? append vs merge: which is faster?

KevinBell · ‎09-11-2012

Does anyone have any idea if it's faster to append vs merge?

I have rasters that I'm converting to points and then sticking them into a fgdb. Each raster is 1000 x 1000, so a million points. The first append takes 5 minutes, but the time grows w/ each iteration. Now on the 95th iteration each append is taking almost 20 minutes. I stopped it, and did a compress, restarted, but no change in time.

I could rewrite the process to generate a fgdb for each million points, then merge later, but would that be faster?

...maybe a long shot, but I figured I'd ask!

MathewCoyle · ‎09-11-2012

that's exactly what I'm doing. I use numpy to push cell values of 24 rasters into a dictionary and then populate an in_memory point FC which is then appended. I end up with a point w/ the values of the 24 rasters.

Everything is really fast up until the append. The in_memory point fc takes no time.

So you have a preexisting point feature class you want to add data from your rasters you are extracting data from? Maybe an insert cursor? You could load that directly from your dictionary, no need to create a temporary fc at all.

View solution in original post

MathewCoyle · ‎09-11-2012

I would imagine the one merge would be faster.

Do you need to keep the output point feature classes from the raster, or is all you are interested in the final output of the merged/appended feature class?

If you do not need to keep the intermediate data I would export them to an in_memory workspace which should speed processing time regarldess of the tool you choose.

If you want to get real crazy efficient you can extract the x,y,z,m values for each raster cell and store them in a csv or dictionary and create a point layer out of that. You'd have to manage your memory pretty well if you are processing 95 x 1 million records.

KevinBell · ‎09-11-2012

that's exactly what I'm doing. I use numpy to push cell values of 24 rasters into a dictionary and then populate an in_memory point FC which is then appended. I end up with a point w/ the values of the 24 rasters.

Everything is really fast up until the append. The in_memory point fc takes no time.

MathewCoyle · ‎09-11-2012

that's exactly what I'm doing. I use numpy to push cell values of 24 rasters into a dictionary and then populate an in_memory point FC which is then appended. I end up with a point w/ the values of the 24 rasters.

Everything is really fast up until the append. The in_memory point fc takes no time.

So you have a preexisting point feature class you want to add data from your rasters you are extracting data from? Maybe an insert cursor? You could load that directly from your dictionary, no need to create a temporary fc at all.

KevinBell · ‎09-11-2012

The way the rasters are stored on disk requires looping over them and I had not thought to keep an open insertCursor while the raster values were being slurped up into the dictionary. Maybe I'll give that a try.
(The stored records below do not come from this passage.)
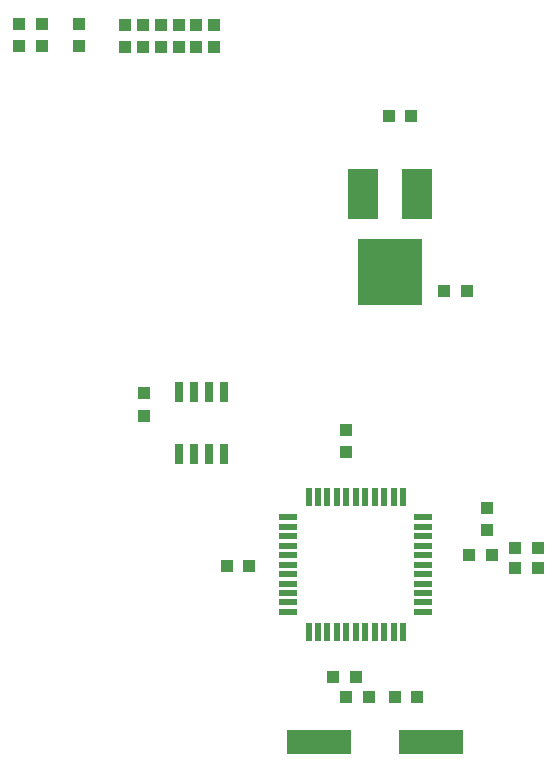
<source format=gtp>
%FSLAX44Y44*%
%MOMM*%
G71*
G01*
G75*
G04 Layer_Color=8421504*
%ADD10R,1.0000X1.0000*%
%ADD11R,0.7600X1.7800*%
%ADD12R,0.7200X1.7800*%
%ADD13R,1.0000X1.0000*%
%ADD14R,5.5000X2.0000*%
%ADD15R,2.6000X4.3000*%
%ADD16R,5.5000X5.7000*%
%ADD17R,1.5000X0.5500*%
%ADD18R,0.5500X1.5000*%
%ADD19C,0.3000*%
%ADD20C,0.6000*%
%ADD21C,1.2000*%
%ADD22C,0.4000*%
%ADD23C,2.0000*%
%ADD24C,0.2540*%
%ADD25C,1.8000*%
%ADD26C,1.7000*%
%ADD27C,2.0000*%
%ADD28R,2.0000X2.0000*%
%ADD29C,0.9000*%
%ADD30C,3.4000*%
%ADD31C,1.2700*%
%ADD32C,1.5000*%
%ADD33R,1.0000X1.4000*%
%ADD34C,0.2500*%
%ADD35C,0.2000*%
D10*
X494000Y356000D02*
D03*
Y337000D02*
D03*
X439000Y669000D02*
D03*
Y650000D02*
D03*
X553000Y668000D02*
D03*
Y649000D02*
D03*
X538000Y668000D02*
D03*
Y649000D02*
D03*
X523000Y668000D02*
D03*
Y649000D02*
D03*
X508000Y668000D02*
D03*
Y649000D02*
D03*
X493000Y668000D02*
D03*
Y649000D02*
D03*
X478000Y668000D02*
D03*
Y649000D02*
D03*
X407000Y650000D02*
D03*
Y669000D02*
D03*
X388000Y650000D02*
D03*
Y669000D02*
D03*
X784000Y259000D02*
D03*
Y240000D02*
D03*
X665000Y325000D02*
D03*
Y306000D02*
D03*
D11*
X523000Y356800D02*
D03*
X535700D02*
D03*
X548400D02*
D03*
X561100D02*
D03*
X523000Y304285D02*
D03*
X535700Y304280D02*
D03*
X561100D02*
D03*
D12*
X548400D02*
D03*
D13*
X684000Y99000D02*
D03*
X665000D02*
D03*
X706000D02*
D03*
X725000D02*
D03*
X827000Y208000D02*
D03*
X808000D02*
D03*
X827000Y225000D02*
D03*
X808000D02*
D03*
X767000Y443000D02*
D03*
X748000D02*
D03*
X583000Y210000D02*
D03*
X564000D02*
D03*
X654000Y116000D02*
D03*
X673000D02*
D03*
X788000Y219000D02*
D03*
X769000D02*
D03*
X720000Y591000D02*
D03*
X701000D02*
D03*
D14*
X737000Y61000D02*
D03*
X642000D02*
D03*
D15*
X725000Y525000D02*
D03*
X679300D02*
D03*
D16*
X702150Y458350D02*
D03*
D17*
X730000Y251000D02*
D03*
Y243000D02*
D03*
X730130Y195000D02*
D03*
X730000Y235000D02*
D03*
Y203000D02*
D03*
Y211000D02*
D03*
Y219000D02*
D03*
Y227000D02*
D03*
Y187000D02*
D03*
Y179000D02*
D03*
Y171000D02*
D03*
X616000Y251000D02*
D03*
Y243000D02*
D03*
Y195000D02*
D03*
Y235000D02*
D03*
Y203000D02*
D03*
Y211000D02*
D03*
Y219000D02*
D03*
Y227000D02*
D03*
Y187000D02*
D03*
Y179000D02*
D03*
Y171000D02*
D03*
D18*
X713000Y268000D02*
D03*
X705000D02*
D03*
X697000D02*
D03*
X657000D02*
D03*
X665000D02*
D03*
X673000D02*
D03*
X681000D02*
D03*
X649000D02*
D03*
X689000D02*
D03*
X641000D02*
D03*
X633000D02*
D03*
Y154000D02*
D03*
X641000D02*
D03*
X689000D02*
D03*
X649000D02*
D03*
X681000D02*
D03*
X673000D02*
D03*
X665000D02*
D03*
X657000D02*
D03*
X697000D02*
D03*
X705000D02*
D03*
X713000D02*
D03*
M02*

</source>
I suppose I'd just need a def loadDictionary(inDict): that would open/close the cursor each time, and that would bypass the entire append.

Thanks. I suppose I was think too much like ArcToolbox!

ChrisSnyder · ‎09-11-2012

Merge just runs Append in a loop... Both tools are slow since they seem to rebuild the spatial index file with each loop of Appending. Perfiormace degradation is noticable if you are merging >2 FCs and/or if they are large FCs.

Using cursors is by far the best way: http://forums.arcgis.com/threads/66434-A-better-way-to-run-large-Append-Merge-jobs

KevinBell · ‎09-11-2012

Merge just runs Append in a loop... Both tools are slow since they seem to rebuild the spatial index file with each loop of Appending. Perfiormace degradation is noticable if you are merging >2 FCs and/or if they are large FCs.

Using cursors is by far the best way: http://forums.arcgis.com/threads/66434-A-better-way-to-run-large-Append-Merge-jobs

Great stuff thanks!

I just commented out my in_memory temp fc and pointed my dictionary straight at the target and it's taking 5 minutes instead of 20 now : )

I think I'll chalk this up to a case of tunnel vision! The code is very tight, then that Homer Simpson move! :rolleyes:

ChrisSnyder · ‎09-11-2012

One clarification: The cursor method is ONLY faster when using the 10.1 data access cursors... I found using the "old" cursor model is SLOWER than the Merge or Append tools.

For my particular case, I found in order of speedieness:
1. arcpy (non-data access) cursor method (slowest)
2. Merge tool
3. Append tool (ever so slightly faster than Merge tool)
4. arcpy.da cursor method (fastest BY FAR!)